Thursday, March 22, 2012

NYC Day Two - Carnegie Hall

We ended day two with the long awaited Carnegie Hall performance. Wow! I don't know if it was being in the hall or all rehearsals and practices that took place before hand, but the kids sounded terrific! It was such an incredible experience for kids and the families that were able to share it.

Photography or video tapping was not allowed in the the Hall. We were told that if we photographed or video tapped during the performance, it would be stopped. No one wanted to take a chance of that happening especially after all the effort that it took to get there in the first place. However, another parent was able to snap this photo at the end of the performance. No harm done since it was over and there wasn't a risk of them stopping the concert.
We had walked from our hotel to Carnegie Hall and as we rounded the corner we were disappointed to see the entire building surrounded by red scaffolding. I was hoping to get Mac's picture outside of the building but the red scaffolding didn't provide for a nice backdrop. We did the best we could with what we had to work with. One consolation was that there was a professional photographer taking pictures during the performance and I was able to order nice 8 x 10 of the orchestra and a closeup of Mac. I'm looking forward to receiving those.

Mac standing outside of the door. Unfortunately these pictures are not in focus. Keith had to stand in the middle of the street to get a good shot, and he was trying not to get hit by a passing car.
Mac and his friend, Roger standing in front of the National Youth Concert marquee. Notice the red scaffolding that I wasn't able to crop out of the picture.

The concert was definitely the highlight of our trip. It was amazing being in Carnegie Hall. It was breathtakingly beautiful and the orchestra sounded incredible. I will never forget the experience and neither will Mac. 
The following was the playbill for the Hoosier Youth Philharmonic concert at Carnegie Hall:

Slava! by Nikolai Rimsky-Korsakoff/Dackow

This piece is a setting of an old national hymn of Russia The theme is also used during the Coronation Scene in his “Boris Godunov” and is quoted by Beethoven in his String Quartet in E Minor. The original setting is for chorus and full orchestra, but this arrangement is no less stirring with its energy and rich divisi passages.

Shell Adagio for Strings, Opus 17 by Nimrod Borenstein

The Shell Adagio was given its world premiere by the Oxford Philomusica conducted by Marious Papadopoulos on Feb. 28, 2004. The new work received exceptionally enthusiastic review from the press.
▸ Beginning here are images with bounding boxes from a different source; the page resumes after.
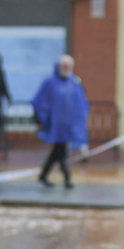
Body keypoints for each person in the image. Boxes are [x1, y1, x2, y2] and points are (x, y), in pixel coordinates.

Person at [32, 54, 89, 189]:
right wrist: (40, 120)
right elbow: (39, 101)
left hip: (68, 125)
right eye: (64, 65)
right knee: (61, 151)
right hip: (56, 125)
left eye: (69, 66)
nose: (66, 68)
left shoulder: (74, 82)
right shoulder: (50, 82)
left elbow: (80, 101)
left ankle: (44, 175)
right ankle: (67, 178)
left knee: (58, 151)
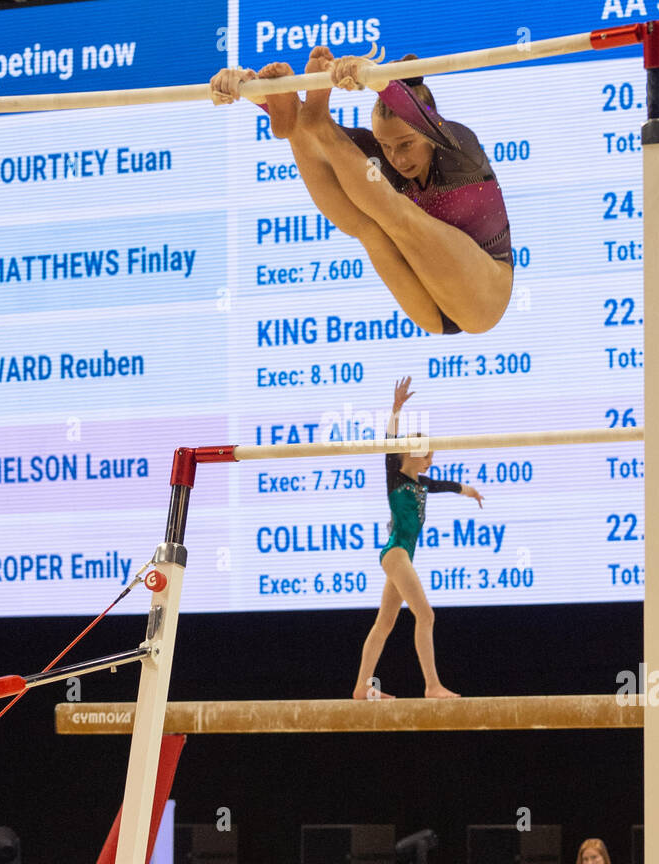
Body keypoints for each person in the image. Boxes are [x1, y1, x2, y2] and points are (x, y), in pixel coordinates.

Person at [211, 47, 513, 336]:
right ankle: (312, 124)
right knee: (366, 226)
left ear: (429, 133)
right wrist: (250, 89)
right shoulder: (382, 155)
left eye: (406, 144)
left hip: (483, 298)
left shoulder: (459, 146)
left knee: (397, 214)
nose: (397, 158)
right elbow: (311, 133)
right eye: (386, 146)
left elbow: (414, 112)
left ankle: (319, 121)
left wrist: (375, 77)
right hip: (431, 313)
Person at [351, 377, 482, 699]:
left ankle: (361, 687)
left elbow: (444, 485)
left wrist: (469, 491)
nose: (431, 461)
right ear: (410, 453)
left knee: (385, 624)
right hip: (395, 552)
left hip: (400, 556)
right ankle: (432, 685)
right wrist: (396, 408)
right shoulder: (395, 478)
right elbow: (389, 441)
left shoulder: (423, 485)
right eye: (427, 456)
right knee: (426, 614)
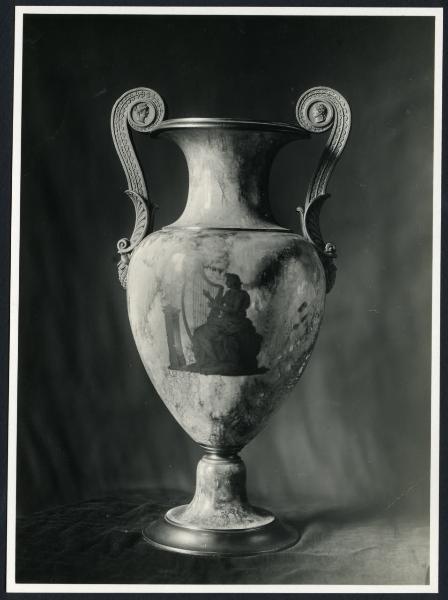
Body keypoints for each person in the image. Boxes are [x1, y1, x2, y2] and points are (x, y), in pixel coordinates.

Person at [191, 273, 263, 375]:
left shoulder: (242, 294)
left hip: (235, 322)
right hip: (225, 320)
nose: (226, 282)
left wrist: (217, 306)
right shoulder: (229, 293)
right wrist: (209, 297)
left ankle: (215, 360)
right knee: (199, 332)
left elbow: (234, 310)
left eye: (228, 280)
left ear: (234, 281)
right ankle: (211, 359)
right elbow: (219, 305)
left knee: (207, 333)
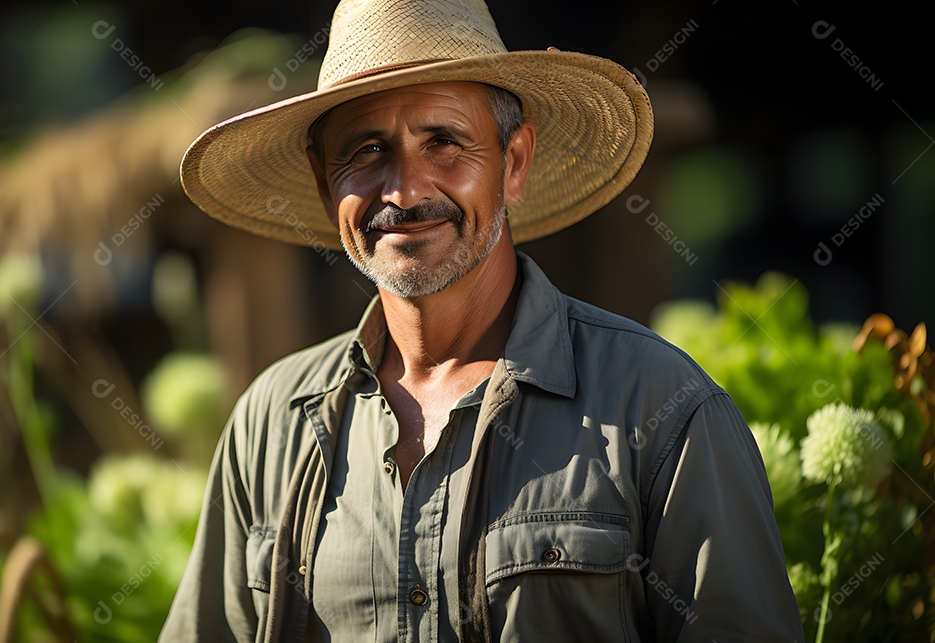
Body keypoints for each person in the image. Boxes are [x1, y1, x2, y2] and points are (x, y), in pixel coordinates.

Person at [161, 0, 805, 640]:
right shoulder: (272, 424)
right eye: (366, 149)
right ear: (325, 182)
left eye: (443, 141)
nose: (404, 192)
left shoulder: (659, 408)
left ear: (515, 163)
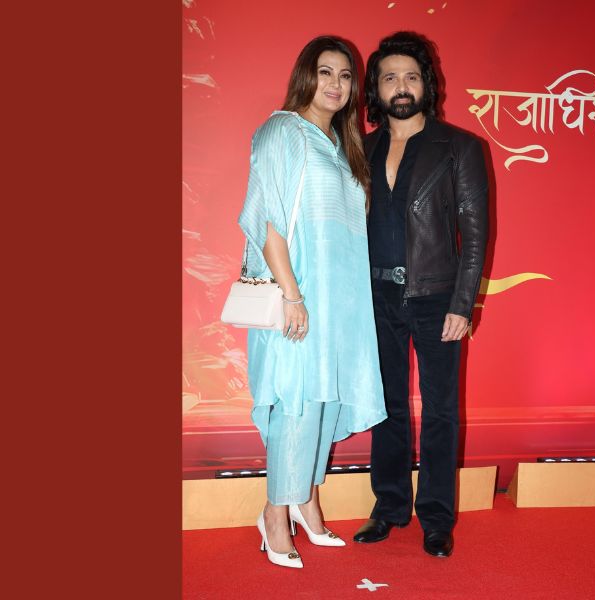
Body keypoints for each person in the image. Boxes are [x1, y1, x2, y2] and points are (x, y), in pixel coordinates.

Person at [238, 36, 386, 569]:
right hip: (298, 296)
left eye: (346, 76)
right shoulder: (282, 131)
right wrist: (292, 295)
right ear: (306, 75)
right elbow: (269, 222)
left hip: (341, 304)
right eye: (326, 72)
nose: (336, 84)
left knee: (323, 404)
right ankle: (275, 515)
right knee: (296, 404)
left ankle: (306, 503)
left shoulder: (341, 147)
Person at [353, 32, 489, 557]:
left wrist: (462, 303)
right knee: (386, 407)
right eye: (390, 77)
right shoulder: (361, 149)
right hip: (376, 299)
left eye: (411, 76)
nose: (402, 86)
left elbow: (475, 234)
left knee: (439, 412)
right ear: (377, 88)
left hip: (437, 299)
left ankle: (436, 516)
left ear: (426, 84)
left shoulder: (459, 147)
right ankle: (389, 507)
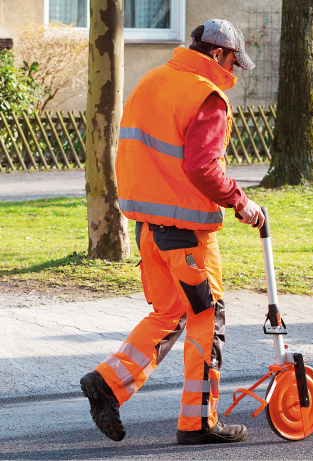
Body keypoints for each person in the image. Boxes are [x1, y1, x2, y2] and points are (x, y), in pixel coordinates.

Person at [80, 19, 265, 445]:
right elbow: (203, 168)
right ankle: (198, 421)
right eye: (234, 62)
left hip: (148, 228)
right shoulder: (206, 96)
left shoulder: (152, 80)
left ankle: (107, 384)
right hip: (187, 234)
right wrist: (241, 201)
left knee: (169, 314)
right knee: (205, 318)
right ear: (217, 54)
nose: (235, 73)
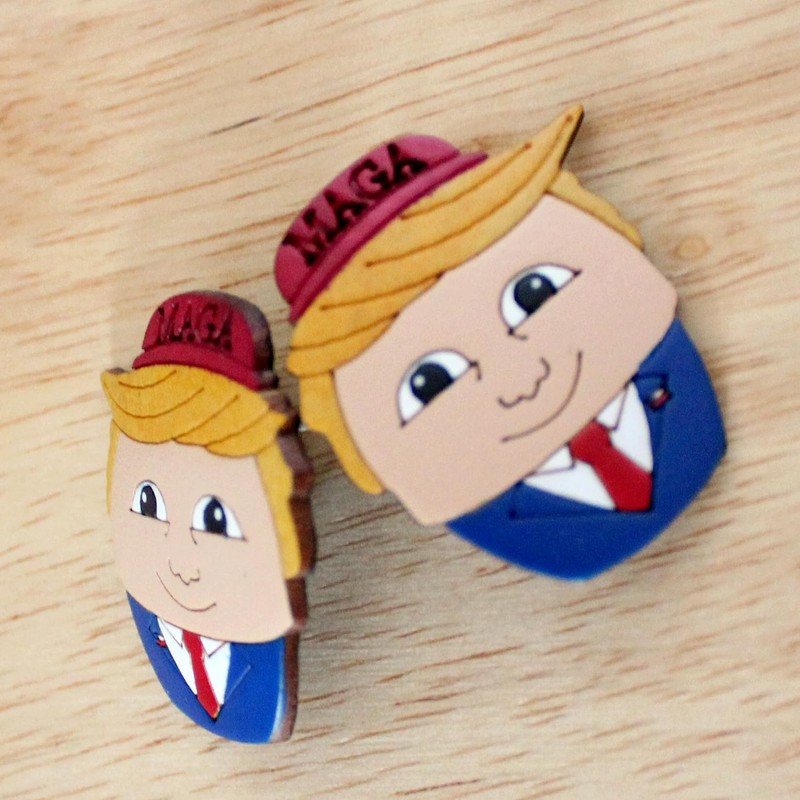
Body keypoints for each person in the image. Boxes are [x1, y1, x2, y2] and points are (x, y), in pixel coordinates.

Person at [275, 105, 725, 579]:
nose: (522, 379)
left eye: (535, 293)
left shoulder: (670, 376)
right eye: (431, 383)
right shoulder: (489, 510)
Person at [101, 292, 313, 742]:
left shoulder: (260, 634)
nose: (179, 561)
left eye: (215, 521)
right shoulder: (150, 607)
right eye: (148, 505)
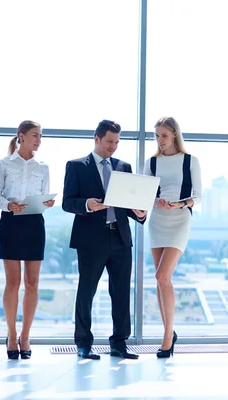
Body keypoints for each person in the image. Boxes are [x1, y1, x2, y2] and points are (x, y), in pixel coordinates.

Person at [63, 119, 147, 360]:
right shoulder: (77, 166)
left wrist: (139, 213)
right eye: (110, 141)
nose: (113, 146)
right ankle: (83, 344)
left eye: (117, 142)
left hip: (120, 237)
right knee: (86, 292)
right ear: (97, 139)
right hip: (91, 239)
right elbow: (68, 202)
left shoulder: (123, 166)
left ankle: (119, 344)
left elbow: (127, 204)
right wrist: (87, 205)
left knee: (121, 293)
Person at [0, 120, 54, 360]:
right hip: (10, 222)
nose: (39, 140)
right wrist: (9, 205)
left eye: (40, 136)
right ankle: (11, 333)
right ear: (22, 136)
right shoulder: (4, 163)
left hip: (34, 223)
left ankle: (25, 336)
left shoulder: (43, 166)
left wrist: (47, 203)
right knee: (12, 282)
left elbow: (44, 198)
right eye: (35, 135)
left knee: (32, 282)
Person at [144, 116, 202, 358]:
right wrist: (156, 200)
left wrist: (180, 203)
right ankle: (168, 331)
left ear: (175, 135)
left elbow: (198, 196)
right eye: (157, 136)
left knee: (162, 274)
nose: (160, 140)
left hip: (179, 219)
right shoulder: (152, 162)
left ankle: (168, 335)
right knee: (161, 280)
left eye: (164, 136)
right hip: (157, 220)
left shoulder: (190, 161)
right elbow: (143, 194)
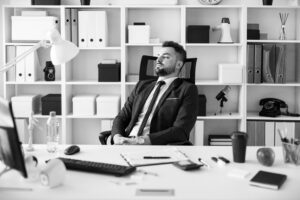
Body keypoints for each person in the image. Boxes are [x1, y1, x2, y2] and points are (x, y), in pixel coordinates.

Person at [111, 41, 198, 145]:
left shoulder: (187, 89)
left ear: (179, 64)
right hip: (126, 142)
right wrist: (117, 137)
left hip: (157, 145)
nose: (158, 60)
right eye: (158, 56)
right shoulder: (142, 85)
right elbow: (121, 117)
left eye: (165, 57)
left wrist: (142, 141)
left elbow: (180, 131)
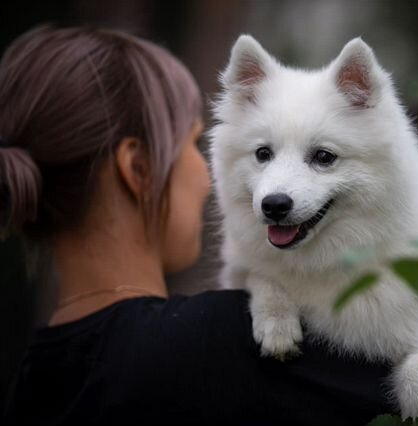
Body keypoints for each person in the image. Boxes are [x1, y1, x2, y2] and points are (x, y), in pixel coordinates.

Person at [0, 26, 394, 425]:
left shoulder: (30, 380)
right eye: (192, 143)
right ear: (138, 169)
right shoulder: (223, 340)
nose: (207, 178)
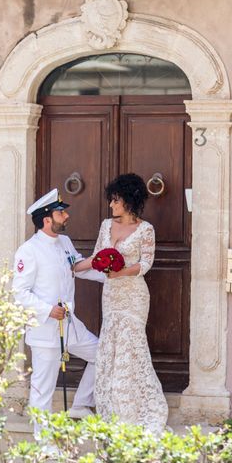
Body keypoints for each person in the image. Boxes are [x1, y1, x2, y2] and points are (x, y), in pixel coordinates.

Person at [74, 173, 168, 433]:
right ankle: (112, 405)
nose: (111, 205)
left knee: (130, 349)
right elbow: (96, 257)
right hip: (111, 295)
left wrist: (120, 272)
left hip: (134, 296)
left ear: (129, 200)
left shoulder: (145, 229)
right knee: (111, 347)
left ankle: (135, 408)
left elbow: (146, 263)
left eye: (115, 200)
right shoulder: (106, 225)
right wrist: (71, 267)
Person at [12, 188, 105, 437]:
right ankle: (43, 441)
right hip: (45, 330)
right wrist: (47, 310)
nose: (66, 216)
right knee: (43, 388)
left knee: (103, 354)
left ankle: (80, 405)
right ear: (47, 219)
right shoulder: (28, 251)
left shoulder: (64, 242)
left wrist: (109, 275)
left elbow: (76, 266)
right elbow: (19, 292)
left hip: (70, 325)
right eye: (61, 213)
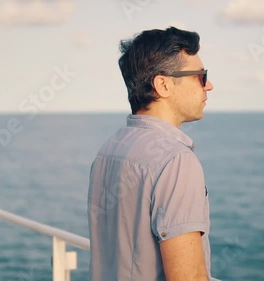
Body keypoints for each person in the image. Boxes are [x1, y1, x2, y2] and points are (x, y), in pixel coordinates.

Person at [87, 26, 218, 281]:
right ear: (163, 85)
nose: (209, 85)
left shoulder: (107, 151)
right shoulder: (175, 161)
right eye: (201, 76)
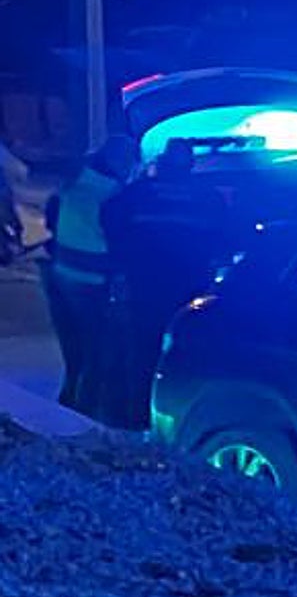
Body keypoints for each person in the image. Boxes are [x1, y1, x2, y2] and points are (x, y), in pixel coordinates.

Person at [102, 139, 230, 430]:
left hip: (145, 284)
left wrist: (123, 261)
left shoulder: (139, 193)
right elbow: (225, 240)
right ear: (190, 166)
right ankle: (175, 419)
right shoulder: (207, 198)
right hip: (188, 288)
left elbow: (110, 219)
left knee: (141, 350)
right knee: (183, 354)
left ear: (162, 162)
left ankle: (135, 417)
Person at [43, 135, 139, 415]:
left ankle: (66, 405)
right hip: (92, 282)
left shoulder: (72, 184)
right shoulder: (114, 196)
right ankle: (85, 416)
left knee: (74, 353)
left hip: (62, 275)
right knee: (96, 356)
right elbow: (121, 241)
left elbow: (51, 223)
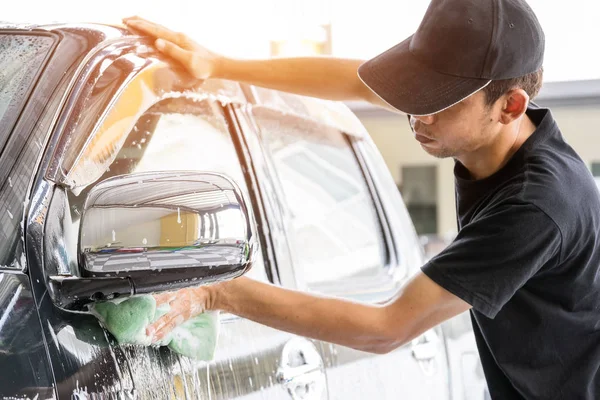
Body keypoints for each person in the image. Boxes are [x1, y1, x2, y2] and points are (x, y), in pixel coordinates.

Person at [123, 0, 600, 398]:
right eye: (416, 93)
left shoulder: (535, 207)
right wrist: (220, 66)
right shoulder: (477, 121)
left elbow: (386, 327)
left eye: (438, 101)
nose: (416, 115)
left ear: (510, 105)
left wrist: (218, 291)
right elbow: (354, 81)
The Oxford Times described the piece as “Beautifully melodic and extremely approachable ... it could easily become one of the staples of the modern orchestral string repertoire like the Barber Adagio.”
The Shell Adagio is a lyrical and melancholic piece. From its sunrise like introduction to its quiet sunset departure, it is like a chronicle of a past life, sometimes light and optimistic or dark and inescapable.

Iditarod by Soon Hee Newbold
Known as the Last Great Race on Earth, the Iditarod Trail Sled Dog Race stretches over 1,150 miles of Alaska’s wild terrain from Anchorage to Nome. Mushers and their dogs endure harsh conditions, frozen lakes, extreme temperatures and rugged landscapes to run the race that can take anywhere from 10 to 17 days. The Iditarod commemorates an event where dog sleds rushed to deliver the diphtheria serum to Nome during an epidemic in 1925. Currently, more than 50 teams participate in this grueling race every year. The music captures the excitement of the race and the beauty of Alaska.

West Side Story by Leonard Bernstein, arranged by John Moss
Arranger John Moss highlights various works of Bernstein’s opera “West Side Story” in this thoughtful and harmonically rich selection. The medley includes: “Maria”; “One Hand, One Heart”; and “Somewhere.”

Frolicsome Finale from Simply Symphony by Benjamin Britten

In the composer’s own words, this Simple Symphony is entirely based on material from works which the composer wrote between the ages of 9 and 12. The actual sources are given in footnotes to each movement. Although the development of these themes is in many places quite new, there are large stretches of the work that are taken bodily from the early pieces, except for the re-scoring for strings. Themes in Froclicsome Finale were taken from the piano Sonata No. 9 and from a Song, 1925. The Simple Symphony is widely performed and regarded for string orchestras.

As an aside, The composer Nimrod Borenstein heard about the orchestra performing his piece and wrote to the orchestra, from London, to thank them for choosing to play his piece at Carnegie Hall. How cool is that!

I also wanted to share this nice picture of the orchestra in Times Square.


Steph said...

I'm so proud of these kids! So talented and dedicated!